Ah, but the prime minister, as we all know, must command the confidence of the House of Commons. Surely that is the ultimate check on his power.
...
Worse still has been the continual whittling away of Parliament's ability to hold prime ministers to account. Closure, for example, was once so rare that, when invoked in the matter of the pipeline bill in 1956, Parliament was engulfed for weeks in furious protest. Today it has become routine. Even that most fundamental of prime ministerial obligations, that of commanding the confidence of the House at all times, has come under assault. Paul Martin lost a confidence vote in 2005, yet spent the next nine days using the power he no longer possessed, notably with respect to appointments, to win the votes he needed to regain it. Stephen Harper prorogued the House rather than face a confidence vote he was sure to lose, and prorogued it again to avoid unpleasant questions. Et cetera.

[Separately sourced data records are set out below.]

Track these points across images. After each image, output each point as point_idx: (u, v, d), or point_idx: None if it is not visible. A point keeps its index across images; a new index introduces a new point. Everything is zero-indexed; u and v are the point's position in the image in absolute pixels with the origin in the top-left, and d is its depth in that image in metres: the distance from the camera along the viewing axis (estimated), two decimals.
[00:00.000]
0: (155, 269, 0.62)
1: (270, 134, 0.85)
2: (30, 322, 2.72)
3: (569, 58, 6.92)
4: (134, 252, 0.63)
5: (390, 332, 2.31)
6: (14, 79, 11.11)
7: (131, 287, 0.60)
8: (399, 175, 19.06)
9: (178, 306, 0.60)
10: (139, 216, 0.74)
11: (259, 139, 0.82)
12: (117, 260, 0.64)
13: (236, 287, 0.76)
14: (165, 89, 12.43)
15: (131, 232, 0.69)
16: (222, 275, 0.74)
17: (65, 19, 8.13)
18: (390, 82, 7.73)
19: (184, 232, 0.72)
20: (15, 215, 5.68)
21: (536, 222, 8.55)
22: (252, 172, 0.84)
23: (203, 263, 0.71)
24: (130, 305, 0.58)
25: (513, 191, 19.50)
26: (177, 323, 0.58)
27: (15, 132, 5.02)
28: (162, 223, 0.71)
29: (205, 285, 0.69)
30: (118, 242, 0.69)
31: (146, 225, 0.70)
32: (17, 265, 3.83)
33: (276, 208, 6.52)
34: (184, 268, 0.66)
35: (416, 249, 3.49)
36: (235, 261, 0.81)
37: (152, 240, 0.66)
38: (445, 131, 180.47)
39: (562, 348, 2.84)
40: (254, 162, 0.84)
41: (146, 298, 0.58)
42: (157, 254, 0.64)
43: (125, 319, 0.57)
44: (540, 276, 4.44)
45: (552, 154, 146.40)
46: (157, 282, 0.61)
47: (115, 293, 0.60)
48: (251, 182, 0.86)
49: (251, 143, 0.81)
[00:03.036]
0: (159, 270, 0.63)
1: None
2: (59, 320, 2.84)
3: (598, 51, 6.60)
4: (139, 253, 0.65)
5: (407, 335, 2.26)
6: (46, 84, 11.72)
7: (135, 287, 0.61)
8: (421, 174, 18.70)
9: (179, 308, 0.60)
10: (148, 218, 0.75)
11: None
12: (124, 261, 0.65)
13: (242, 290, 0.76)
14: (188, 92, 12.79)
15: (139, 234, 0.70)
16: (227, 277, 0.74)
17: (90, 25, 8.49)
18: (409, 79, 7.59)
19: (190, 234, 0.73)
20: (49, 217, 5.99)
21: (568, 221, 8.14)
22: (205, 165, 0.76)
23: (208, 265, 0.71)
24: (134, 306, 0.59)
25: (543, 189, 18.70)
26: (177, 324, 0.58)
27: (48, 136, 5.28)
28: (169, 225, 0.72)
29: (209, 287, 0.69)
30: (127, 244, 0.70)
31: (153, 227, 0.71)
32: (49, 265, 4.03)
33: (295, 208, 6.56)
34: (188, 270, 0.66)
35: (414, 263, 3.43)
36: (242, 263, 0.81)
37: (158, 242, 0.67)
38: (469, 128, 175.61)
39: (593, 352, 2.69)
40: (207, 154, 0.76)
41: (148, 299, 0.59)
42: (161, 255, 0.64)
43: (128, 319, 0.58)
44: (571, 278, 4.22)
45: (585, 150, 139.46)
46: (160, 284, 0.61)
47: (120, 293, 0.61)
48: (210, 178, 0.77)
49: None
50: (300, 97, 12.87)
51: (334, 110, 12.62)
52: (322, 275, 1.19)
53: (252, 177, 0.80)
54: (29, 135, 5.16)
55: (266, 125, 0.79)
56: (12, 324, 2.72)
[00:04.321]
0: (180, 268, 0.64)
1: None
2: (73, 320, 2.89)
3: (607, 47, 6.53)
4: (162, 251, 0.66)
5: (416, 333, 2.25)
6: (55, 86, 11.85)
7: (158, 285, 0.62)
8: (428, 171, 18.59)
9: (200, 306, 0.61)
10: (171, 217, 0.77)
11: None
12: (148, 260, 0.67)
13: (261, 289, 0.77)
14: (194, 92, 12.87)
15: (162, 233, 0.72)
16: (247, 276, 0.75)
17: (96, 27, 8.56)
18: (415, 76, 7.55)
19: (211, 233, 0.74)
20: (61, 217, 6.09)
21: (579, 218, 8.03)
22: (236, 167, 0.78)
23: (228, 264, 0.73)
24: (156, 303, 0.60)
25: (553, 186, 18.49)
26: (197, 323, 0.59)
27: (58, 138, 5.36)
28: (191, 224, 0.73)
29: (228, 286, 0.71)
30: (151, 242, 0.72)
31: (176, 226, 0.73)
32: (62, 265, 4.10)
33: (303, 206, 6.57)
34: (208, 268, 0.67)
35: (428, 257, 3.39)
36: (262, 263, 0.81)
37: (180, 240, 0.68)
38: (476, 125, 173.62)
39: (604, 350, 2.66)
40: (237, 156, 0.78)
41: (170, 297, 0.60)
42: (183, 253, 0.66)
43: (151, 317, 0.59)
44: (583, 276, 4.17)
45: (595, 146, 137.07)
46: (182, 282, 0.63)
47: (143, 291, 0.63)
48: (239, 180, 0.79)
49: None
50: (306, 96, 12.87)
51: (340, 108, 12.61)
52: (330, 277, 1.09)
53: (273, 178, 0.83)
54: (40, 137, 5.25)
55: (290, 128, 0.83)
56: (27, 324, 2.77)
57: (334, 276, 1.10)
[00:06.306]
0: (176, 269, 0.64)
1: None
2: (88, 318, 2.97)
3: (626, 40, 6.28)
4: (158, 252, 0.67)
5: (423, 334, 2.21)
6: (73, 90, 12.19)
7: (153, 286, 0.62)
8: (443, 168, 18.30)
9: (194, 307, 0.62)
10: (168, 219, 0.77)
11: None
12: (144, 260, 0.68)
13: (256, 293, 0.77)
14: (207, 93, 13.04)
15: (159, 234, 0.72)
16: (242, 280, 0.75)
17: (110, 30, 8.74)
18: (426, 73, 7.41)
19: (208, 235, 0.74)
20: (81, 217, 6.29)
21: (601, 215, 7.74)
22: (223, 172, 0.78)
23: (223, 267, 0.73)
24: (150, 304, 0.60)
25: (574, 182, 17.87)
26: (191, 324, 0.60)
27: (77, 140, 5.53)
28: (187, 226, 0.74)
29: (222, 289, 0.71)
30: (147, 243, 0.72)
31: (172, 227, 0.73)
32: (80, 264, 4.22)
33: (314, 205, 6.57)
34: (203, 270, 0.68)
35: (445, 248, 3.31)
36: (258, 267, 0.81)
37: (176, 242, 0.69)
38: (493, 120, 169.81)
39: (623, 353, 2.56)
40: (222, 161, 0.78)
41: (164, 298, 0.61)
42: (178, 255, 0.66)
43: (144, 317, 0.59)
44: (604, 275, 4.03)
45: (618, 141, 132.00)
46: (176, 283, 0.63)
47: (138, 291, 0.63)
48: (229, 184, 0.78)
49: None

It used to be said that Canada "could never have a Watergate": that a prime minister, answerable to the House, would be compelled to resign long before things progressed to the cover-up and obstruction of justice stages. But such is the decline of our institutions of accountability, such indeed are the absence of checks and balances, formal or informal, that today one is not so sure. Suppose we did have a Watergate. How would we know?
- Meanwhile, Frances Russell presents some of types of questions from Lawrence Herman that the Cons are deliberately refusing to answer when it comes to their determination to torch the Canadian Wheat Board:
"The question is, why should Canada make these changes unilaterally, largely to the benefit of international grain companies and to the applause of U.S. politicians, without negotiating some quid pro quo with the Americans? Why voluntarily give up a valuable bargaining chip that can be used with the U.S. and other trading partners without securing something in return to benefit Canadian farmers?" Herman wrote in The Globe and Mail recently.

"The U.S. agriculture sector is so rife with internal government support and market access barriers that there could be important gains in improving Canadian farmers' and agri-food producers' access to that market by skilfully playing the wheat board card," he continued.

"There's no question the Harper government's policy is welcomed in Washington and by U.S. farm groups and large grain companies.

But getting nothing in return from the Americans and from our major trading partners is an abandonment of our international negotiating leverage."

Herman notes that once gone, the CWB -- or any marketing board -- cannot be recreated thanks to the one-way privatization doors embedded in corporate-driven trade agreements like FTA/NAFTA and now, the World Trade Organization.
- Susan Delacourt writes about the Cons' efforts to damage the ability of future governments to reverse their regressive policy direction. But with the Wheat Board issue front and centre at the moment, it's worth noting that efforts to bind future governments can cut both ways - and the Cons' argument against having to respect the current wording of the Canadian Wheat Board Act will weaken their case when they inevitably do to govern from beyond the political grave.

- Finally, Tim Harper and Duncan Cameron comment on Peggy Nash's progressive bona fides, while Thomas Mulcair's narrative apparently includes pushing back against organized labour.